▸ Task requirements
Please, could you print all the lines below exactly, leaving out the pictures?

== Segment start ==

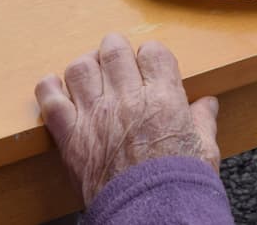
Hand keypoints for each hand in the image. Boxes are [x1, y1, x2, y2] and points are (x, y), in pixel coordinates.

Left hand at [35, 33, 220, 205]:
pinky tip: (55, 87)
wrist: (151, 214)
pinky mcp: (71, 136)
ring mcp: (95, 115)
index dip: (150, 53)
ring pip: (80, 68)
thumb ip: (203, 121)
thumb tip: (207, 104)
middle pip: (114, 50)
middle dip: (116, 48)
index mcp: (163, 97)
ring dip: (85, 64)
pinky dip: (49, 88)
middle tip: (117, 58)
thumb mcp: (204, 148)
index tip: (149, 63)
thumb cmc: (179, 183)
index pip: (152, 51)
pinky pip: (50, 100)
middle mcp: (127, 99)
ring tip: (90, 72)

== Segment end ==

▸ Answer for the task
Hand keypoints for each hand in the image. Boxes are [x1, y1, x2, y2] and points are (x, y), in pixel coordinates.

Left hand at [35, 33, 220, 205]:
pinky tip: (55, 87)
wrist: (151, 214)
pinky mcp: (71, 136)
ring mcp: (95, 115)
index dip: (150, 53)
ring pip: (80, 68)
thumb ip: (203, 121)
thumb tip: (207, 104)
middle pip: (114, 50)
middle dip: (116, 48)
index mcp: (163, 97)
ring dip: (85, 64)
pinky dip: (49, 88)
middle tip: (117, 58)
thumb mcp: (204, 148)
index tip: (149, 63)
thumb cmc: (179, 183)
index pip: (152, 51)
pinky pip: (50, 100)
middle mcp: (127, 99)
ring tip: (90, 72)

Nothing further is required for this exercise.